Мессир Венафро тонко улыбнулся.
— Я имел в виду, что таким образом вы могли бы все-таки выследить злоумышленника.
— Используя мессира Сильвестри как приманку? — с понимающей улыбкой кивнул прокурор. — Да, я думал над этим, но дело в том, что мессир Сильвестри живёт в палаццо Марескотти, и мессир Фабио может обвинить нас в том, что мы лезем в его дом и суём нос в его дела, а нам меньше всего нужны подобные упрёки.
— Так значит — пропадай он, бедолага?
— Я же сказал, — напомнил Монтинеро. — Во-первых, он хорошо обученный солдат, во-вторых, он знает об угрожающей ему опасности и если не сумеет оберечь самого себя, — мессир Лоренцо развёл руками, — так грош цена такой охране.
— Вы циник, Монтинеро, — покачал головой Петруччи.
Мессир Лоренцо поклонился с такой улыбкой, точно услышал высочайшую похвалу.

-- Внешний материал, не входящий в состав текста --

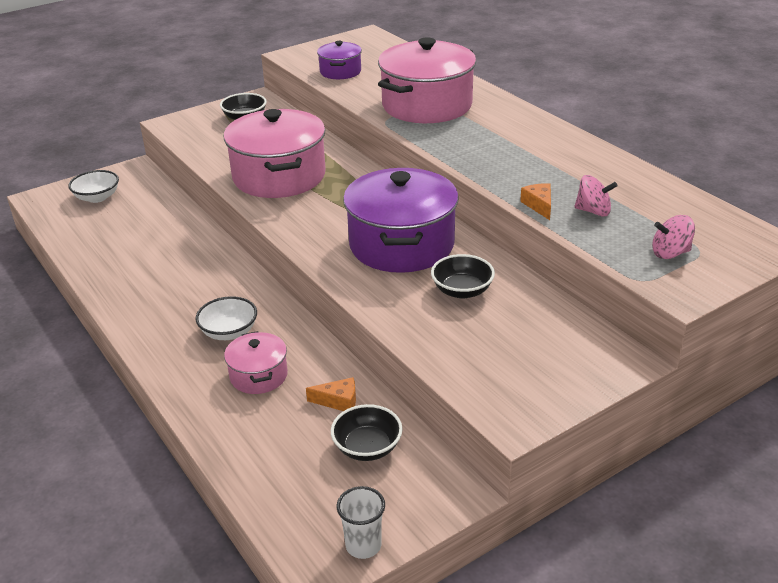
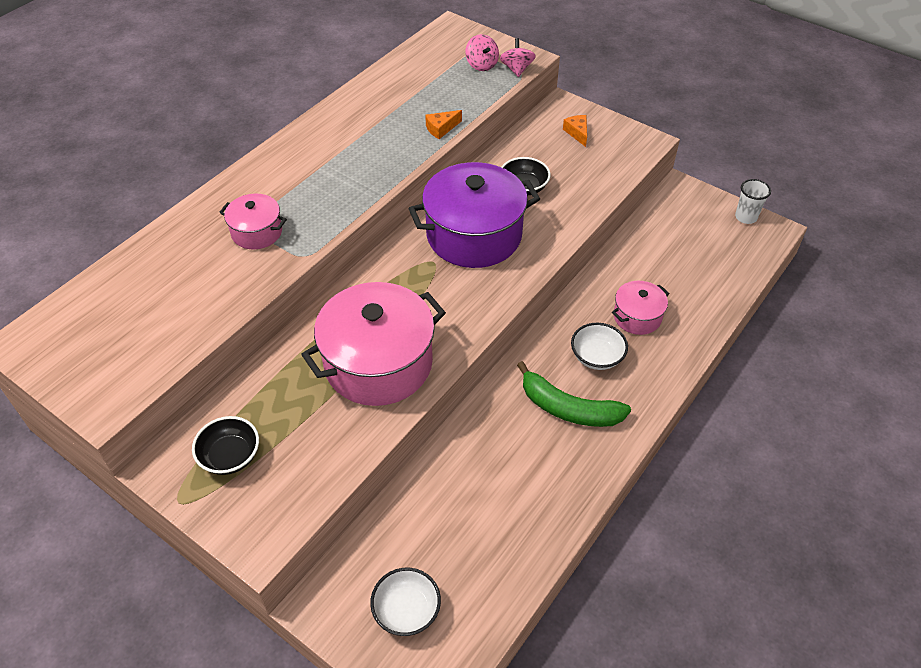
camera: 110 degrees left, 15 degrees up
orange cheese [306,377,356,411] -> orange cheese moved to [563,115,587,147]
purple pot [317,41,362,79] -> none
black bowl [331,404,403,461] -> none
pink pot [378,38,476,123] -> pink pot [219,194,287,249], size x0.50
pink spinning top [574,175,617,217] -> pink spinning top moved to [500,38,536,77]
none -> green banana [517,361,631,427]

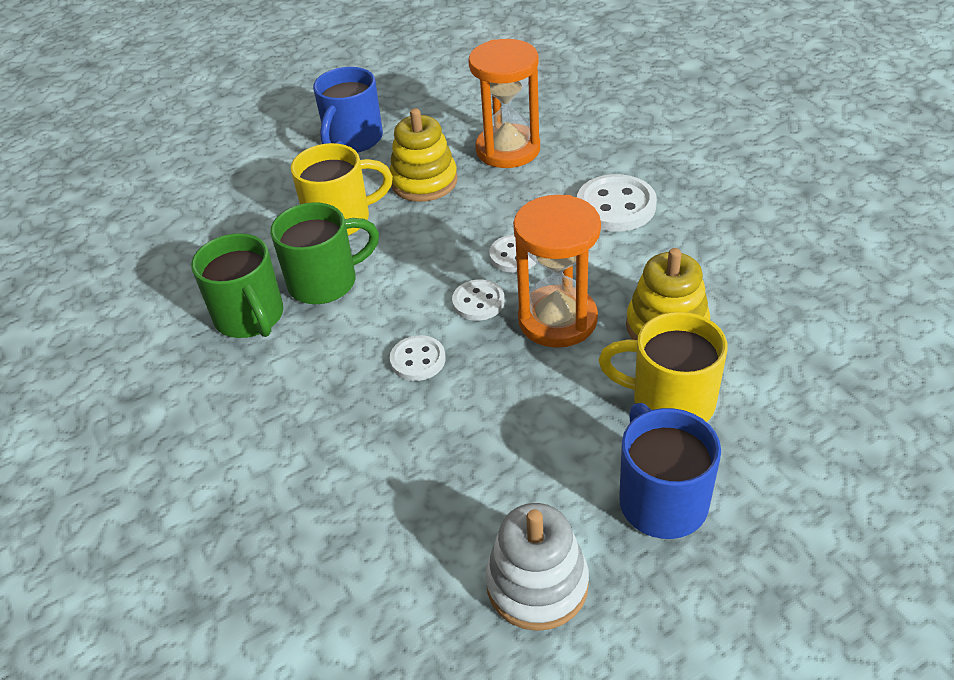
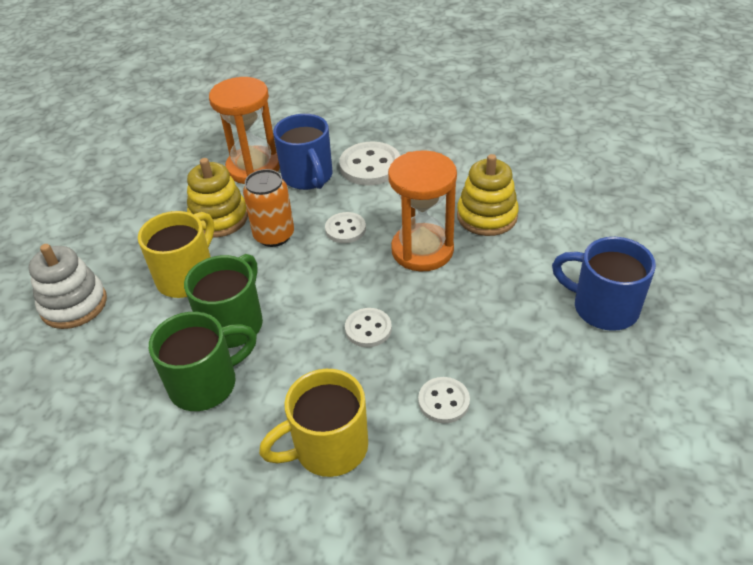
camera: 45 degrees left, 0 degrees up
green mug [191,233,283,338] -> green mug turned 45 degrees counterclockwise [149,312,257,411]
blue mug [313,67,383,153] -> blue mug moved to [273,114,333,190]
white button [452,279,505,321] -> white button moved to [418,377,470,423]
white stacking toy [485,503,589,631] -> white stacking toy moved to [29,244,107,329]
yellow mug [599,312,727,422] -> yellow mug moved to [259,369,368,477]
none -> orange can [243,169,294,247]

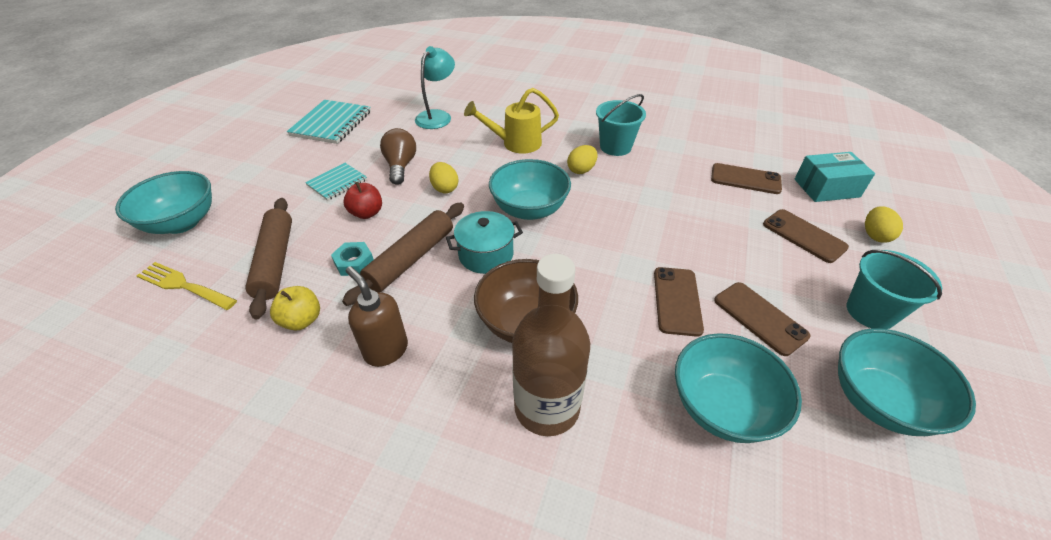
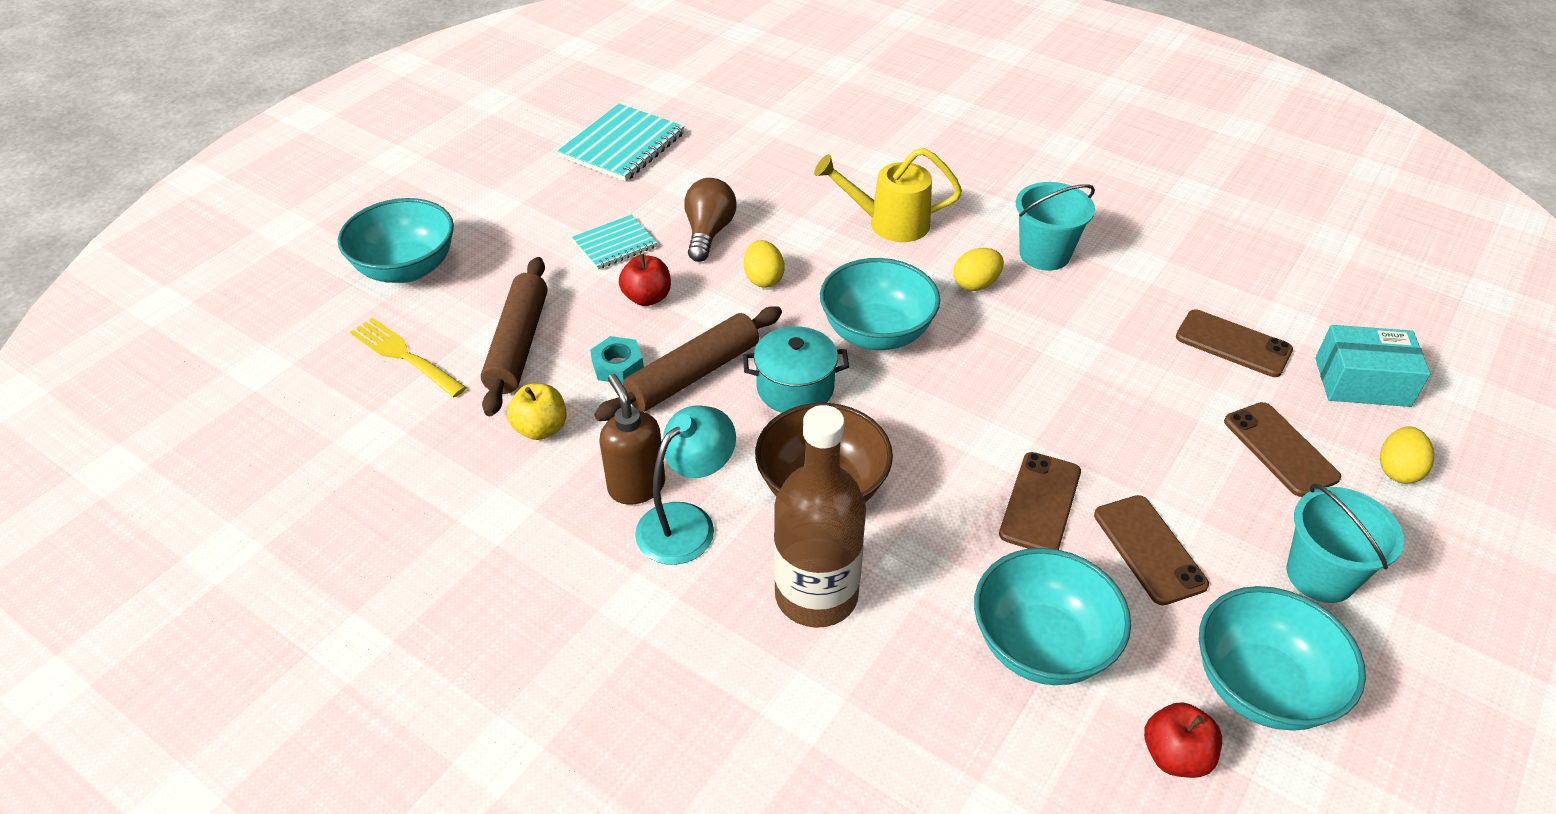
camera: 15 degrees right, 0 degrees up
turquoise lamp [415,46,455,129] -> turquoise lamp moved to [635,406,736,565]
none -> red apple [1144,702,1222,778]

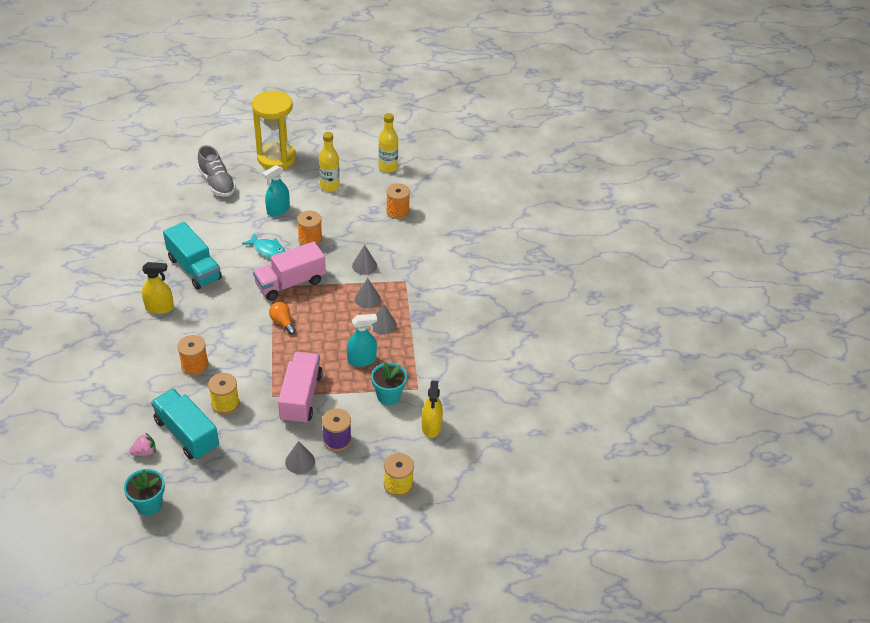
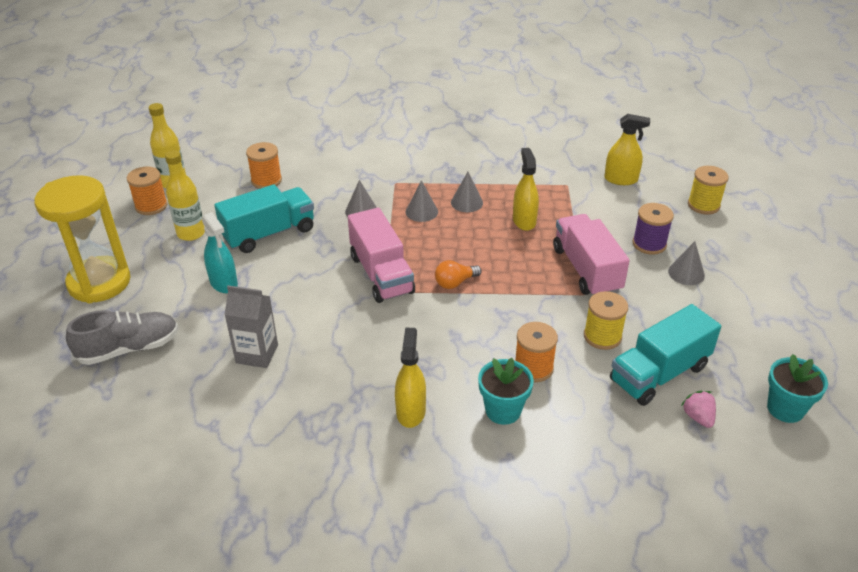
camera: 80 degrees left, 5 degrees down
turquoise truck [163,222,222,290] -> turquoise truck moved to [214,184,314,253]
turquoise fish [242,233,285,258] -> none
pink truck [278,352,323,424] -> pink truck turned 60 degrees clockwise [553,214,630,295]
orange spool [297,210,322,245] -> orange spool moved to [127,166,168,215]
turquoise spray bottle [347,314,377,367] -> yellow spray bottle [513,148,539,231]
turquoise flower pot [371,363,407,405] -> turquoise flower pot moved to [478,358,534,425]
none -> grey carton [224,285,278,368]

— Присмотрите за ним всё-таки, — в этих словах мессира Петруччи слышалась даже просьба, и Монтинеро кивнул.
Следующие несколько дней прошли спокойно, их мирное течение нарушали только препирательства мессира Петруччи с приглашённым художником, Паоло из Лукки, у которого была какая-то длинная фамилия, но мессир Пандольфо никогда не давал себе труда запоминать фамилии маляров и никогда не церемонился ни с живописцами, ни со штукатурами, ни с прочими обойщиками.
У этого богомаза оказалось своё мнение по поводу картины: он утверждал, что Буонагвида был, судя по летописным записям, худым и высоким и возвышался над толпой. Ну, не дурак ли? Мессир Венафро успокоил раздражение своего патрона, отведя художника в сторону и прошипев идиоту, что картина должна занимать пространство десять футов на двенадцать, на ней должна быть изображена сиенская толпа со знамёнами всех контрад, а впереди с хоругвью, ведущим народ в храм должен быть изображён человек, похожий на капитана народа — мессира Пандольфо Петруччи. Идеального сходства от него не требуется, но у каждого смотрящего на роспись должна возникать мысль о том, что дух Буонагвиды ныне почиет на капитане народа. Если он, Паоло, сделает всё, как надо, то получит тринадцать дукатов золотом, а если начнёт выдуриваться, — будет без гроша вышвырнут за городские ворота, ибо маляров сегодня сколько угодно, найти ему замену не составит труда.